2025 Special Events

Gavin Francis
The Bridge Between Worlds

The Maltings, Henry Travers Studio
Thursday 30 January at 7.30 pm

In a world increasingly preoccupied by borders, bridges celebrate the possibility of connection, allowing the flow of goods, people and ideas.

Bridges are among our grandest physical structures with the power of transforming lives and economies, but we also stand (or fall) upon the simple arch of bones in our feet. Text is a bridge between writer and reader, and conversation builds bridges of understanding between minds.

Dr Gavin Francis has spent his life fascinated by the power of bridges to improve human connection. In this illustrated talk he will take the audience on a journey through more than twenty countries, across four decades of travel, and over thirty bridges – including the Union Chain and Royal Border Bridges over the Tweed. His book The Bridge Between Worlds explores bridges both actual and metaphorical.

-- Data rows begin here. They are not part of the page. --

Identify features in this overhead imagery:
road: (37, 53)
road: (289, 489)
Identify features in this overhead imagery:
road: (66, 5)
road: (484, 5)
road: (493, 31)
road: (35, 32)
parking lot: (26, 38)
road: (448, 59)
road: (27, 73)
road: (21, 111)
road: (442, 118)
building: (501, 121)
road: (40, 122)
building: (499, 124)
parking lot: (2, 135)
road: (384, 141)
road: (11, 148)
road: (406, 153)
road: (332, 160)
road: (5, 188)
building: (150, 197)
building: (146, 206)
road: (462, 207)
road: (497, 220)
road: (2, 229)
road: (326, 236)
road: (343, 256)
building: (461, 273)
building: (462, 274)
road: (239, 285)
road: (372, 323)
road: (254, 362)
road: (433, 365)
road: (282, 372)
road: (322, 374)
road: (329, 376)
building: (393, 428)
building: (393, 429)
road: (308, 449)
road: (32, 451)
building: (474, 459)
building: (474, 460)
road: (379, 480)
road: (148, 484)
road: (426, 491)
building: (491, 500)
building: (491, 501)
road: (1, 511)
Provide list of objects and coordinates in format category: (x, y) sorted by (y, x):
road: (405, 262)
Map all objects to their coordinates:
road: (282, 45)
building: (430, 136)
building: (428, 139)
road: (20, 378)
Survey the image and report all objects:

From Rome’s Ponte Sant’Angelo to Brooklyn, Victoria Falls to London, Singapore to Siberia, this thought-provoking book reflects on connections between nations and between individuals. Francis demonstrates what the building of bridges has meant to our civilisation, how crossings can enrich our lives, and the price we pay when we tear them down.

 

Sir Hew Strachan
The War to End All Wars: Why the Rules of War have Failed to Prevent War since 1945

The Maltings, Main House Theatre
Thursday 8 May at 7.30 pm

The 80th anniversary of the end of the Second World War is a very significant moment for reflecting on the extent to which the epithet The War to end all Wars can legitimately be attached to the year 1945, as the world began again to try to rebuild global peace out of devastating conflict.

No one is better placed than Hew Strachan, one of our most distinguished military historians, Emeritus Fellow of All Souls, Oxford, Professor of International Relations at St Andrew’s and, until 2024, Lord Lieutenant of Berwickshire, to help us to understand the challenges we face to the post-war consensus around creating a rules-based international order.